Мужайся ж, презирай обман,
Стезёю правды бодро следуй…
Это — первое из «Подражаний Корану».
В «Подражаниях Корану», написанных в ноябре в Тригорском и посвящённых П. А. Осиповой, от священной книги мусульман только внешнее, а внутреннее — мысли, переживания, настроения поэта, многое из того, что волновало его в ту осень.
В. Ф. Вяземской поэт писал: «Я нахожусь в наилучших условиях, чтобы закончить мой роман в стихах, но скука — холодная муза, и поэма моя не двигается вперёд». Однако поэма — «Евгений Онегин» — двигалась. Он закончил третью главу, написал около двадцати строф четвёртой. Именно в эти месяцы вышло из-под пера его ставшее классическим описание русской осени и зимы («Уж небо осенью дышало…»).
Кроме «Онегина» писал он и многое другое.
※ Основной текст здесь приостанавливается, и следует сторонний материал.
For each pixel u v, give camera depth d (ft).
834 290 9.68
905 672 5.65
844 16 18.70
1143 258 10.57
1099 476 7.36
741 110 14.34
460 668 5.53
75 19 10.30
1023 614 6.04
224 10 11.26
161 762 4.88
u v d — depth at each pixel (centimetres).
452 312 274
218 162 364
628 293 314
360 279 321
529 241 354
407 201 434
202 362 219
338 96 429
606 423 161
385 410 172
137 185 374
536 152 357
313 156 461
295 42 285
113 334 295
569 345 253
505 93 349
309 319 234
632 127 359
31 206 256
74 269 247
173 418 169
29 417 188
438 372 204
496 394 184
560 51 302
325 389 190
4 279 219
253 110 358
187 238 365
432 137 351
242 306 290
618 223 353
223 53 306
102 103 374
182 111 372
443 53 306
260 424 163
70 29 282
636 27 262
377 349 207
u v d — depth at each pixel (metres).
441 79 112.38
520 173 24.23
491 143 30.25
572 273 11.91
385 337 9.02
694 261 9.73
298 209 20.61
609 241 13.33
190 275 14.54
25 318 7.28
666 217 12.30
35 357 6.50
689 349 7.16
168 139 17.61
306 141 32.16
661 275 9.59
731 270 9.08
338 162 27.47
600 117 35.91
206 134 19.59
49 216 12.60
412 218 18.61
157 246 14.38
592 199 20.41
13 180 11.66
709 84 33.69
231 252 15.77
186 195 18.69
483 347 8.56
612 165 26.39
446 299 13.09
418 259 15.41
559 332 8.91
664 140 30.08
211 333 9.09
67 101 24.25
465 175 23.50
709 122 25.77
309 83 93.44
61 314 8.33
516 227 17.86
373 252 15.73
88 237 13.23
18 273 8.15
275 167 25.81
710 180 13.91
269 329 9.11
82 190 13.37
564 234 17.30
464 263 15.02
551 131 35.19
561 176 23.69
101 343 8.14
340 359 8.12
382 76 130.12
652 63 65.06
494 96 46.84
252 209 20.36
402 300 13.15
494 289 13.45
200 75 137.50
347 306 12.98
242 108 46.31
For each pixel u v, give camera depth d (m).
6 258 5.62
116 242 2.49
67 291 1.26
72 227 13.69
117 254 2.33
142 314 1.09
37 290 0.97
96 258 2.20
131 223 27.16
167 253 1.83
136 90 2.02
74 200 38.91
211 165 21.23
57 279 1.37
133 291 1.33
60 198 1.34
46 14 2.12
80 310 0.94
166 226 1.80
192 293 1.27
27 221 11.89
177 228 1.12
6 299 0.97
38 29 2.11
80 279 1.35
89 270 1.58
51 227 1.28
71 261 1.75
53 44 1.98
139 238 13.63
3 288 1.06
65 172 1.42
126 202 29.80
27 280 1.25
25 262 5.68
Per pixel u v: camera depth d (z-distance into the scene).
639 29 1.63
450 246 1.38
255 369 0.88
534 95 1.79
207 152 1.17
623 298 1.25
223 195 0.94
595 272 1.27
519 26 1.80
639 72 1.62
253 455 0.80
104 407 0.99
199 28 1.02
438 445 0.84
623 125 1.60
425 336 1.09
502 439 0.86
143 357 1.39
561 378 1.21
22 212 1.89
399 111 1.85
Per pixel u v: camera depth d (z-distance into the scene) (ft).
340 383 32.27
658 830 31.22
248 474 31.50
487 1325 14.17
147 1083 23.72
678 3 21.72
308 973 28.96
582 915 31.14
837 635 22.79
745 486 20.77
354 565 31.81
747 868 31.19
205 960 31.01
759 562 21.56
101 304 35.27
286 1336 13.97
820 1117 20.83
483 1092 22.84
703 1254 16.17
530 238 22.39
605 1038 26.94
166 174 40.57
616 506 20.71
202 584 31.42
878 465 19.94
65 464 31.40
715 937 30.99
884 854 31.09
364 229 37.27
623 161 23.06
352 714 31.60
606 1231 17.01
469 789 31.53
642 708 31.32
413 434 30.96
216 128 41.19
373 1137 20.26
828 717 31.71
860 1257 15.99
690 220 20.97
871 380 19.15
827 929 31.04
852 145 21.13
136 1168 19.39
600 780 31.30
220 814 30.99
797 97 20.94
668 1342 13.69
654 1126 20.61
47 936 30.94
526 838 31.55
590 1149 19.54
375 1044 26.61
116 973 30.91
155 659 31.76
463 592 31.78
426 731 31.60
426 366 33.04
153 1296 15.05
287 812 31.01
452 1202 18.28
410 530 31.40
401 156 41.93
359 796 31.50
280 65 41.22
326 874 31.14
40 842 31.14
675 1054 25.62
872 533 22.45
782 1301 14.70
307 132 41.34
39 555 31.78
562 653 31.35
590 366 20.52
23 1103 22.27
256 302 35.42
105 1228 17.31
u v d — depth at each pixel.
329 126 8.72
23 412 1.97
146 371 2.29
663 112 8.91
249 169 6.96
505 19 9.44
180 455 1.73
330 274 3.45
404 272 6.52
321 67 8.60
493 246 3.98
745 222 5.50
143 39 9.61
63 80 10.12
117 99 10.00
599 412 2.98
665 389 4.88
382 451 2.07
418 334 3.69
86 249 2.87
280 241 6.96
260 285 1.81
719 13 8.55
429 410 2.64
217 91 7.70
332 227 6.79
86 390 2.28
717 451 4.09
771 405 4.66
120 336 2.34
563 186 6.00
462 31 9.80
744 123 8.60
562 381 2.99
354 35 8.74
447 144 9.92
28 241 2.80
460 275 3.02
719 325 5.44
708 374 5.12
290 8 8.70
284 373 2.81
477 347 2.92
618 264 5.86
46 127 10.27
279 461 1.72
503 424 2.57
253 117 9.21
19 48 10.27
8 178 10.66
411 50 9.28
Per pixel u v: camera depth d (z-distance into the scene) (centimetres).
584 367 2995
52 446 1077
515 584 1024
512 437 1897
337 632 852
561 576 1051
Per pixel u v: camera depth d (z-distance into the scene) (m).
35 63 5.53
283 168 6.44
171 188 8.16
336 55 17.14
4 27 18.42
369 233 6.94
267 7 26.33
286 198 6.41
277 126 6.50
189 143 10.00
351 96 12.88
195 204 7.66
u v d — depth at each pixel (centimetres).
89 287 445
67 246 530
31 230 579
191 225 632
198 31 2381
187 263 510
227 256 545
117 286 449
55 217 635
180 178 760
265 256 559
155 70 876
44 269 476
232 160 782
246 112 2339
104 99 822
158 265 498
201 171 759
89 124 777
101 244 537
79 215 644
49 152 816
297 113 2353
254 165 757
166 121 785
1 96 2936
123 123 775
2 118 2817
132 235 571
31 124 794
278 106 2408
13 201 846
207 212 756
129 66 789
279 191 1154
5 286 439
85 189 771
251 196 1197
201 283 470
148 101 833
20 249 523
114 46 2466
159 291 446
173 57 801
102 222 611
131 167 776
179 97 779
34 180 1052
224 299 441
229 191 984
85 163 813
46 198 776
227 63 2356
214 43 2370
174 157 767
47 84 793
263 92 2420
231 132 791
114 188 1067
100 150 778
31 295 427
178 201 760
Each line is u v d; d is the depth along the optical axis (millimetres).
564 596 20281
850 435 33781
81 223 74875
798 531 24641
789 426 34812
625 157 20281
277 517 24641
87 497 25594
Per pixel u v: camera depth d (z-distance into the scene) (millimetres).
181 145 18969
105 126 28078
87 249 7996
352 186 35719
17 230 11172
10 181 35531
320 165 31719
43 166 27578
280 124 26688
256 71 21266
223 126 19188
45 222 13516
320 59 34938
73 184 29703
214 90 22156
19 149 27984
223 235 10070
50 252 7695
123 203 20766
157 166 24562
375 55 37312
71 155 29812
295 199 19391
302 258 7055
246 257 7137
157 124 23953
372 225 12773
Написанное читал вслух своему единственному слушателю — Арине Родионовне.
Но я плоды моих мечтаний
И гармонических затей
Читаю только старой няне,
Подруге юности моей…
«Евгений Онегин», гл. IV
В последние месяцы года Пушкин работал над автобиографическими записками, которым придавал большое значение, закончил поэму «Цыганы» и начал писать трагедию «Борис Годунов», написал служащий предисловием к первой главе «Евгения Онегина» «Разговор книгопродавца с поэтом», «Второе послание цензору», «Аквилон» и другие стихи. Окончательно отделал начатое на юге стихотворение «К морю»:
Прощай же, море! Не забуду
Твоей торжественной красы
И долго, долго слышать буду
Твой гул в вечерние часы.
В леса, в пустыни молчаливы
Перенесу, тобою полн,
Твои скалы, твои заливы,
И блеск, и тень, и говор волн.
Южные впечатления ещё владели им, были свежи и живы, рождали тоску и вдохновение. Стихотворения «К морю», «Фонтану Бахчисарайского дворца», «Виноград», «Чаадаеву» («К чему холодные сомненья?»), «Ненастный день потух» — были своеобразным прощанием с югом, с романтизмом, с уходящей поэтической юностью. Пушкин стоял на пороге зрелости и сознавал это.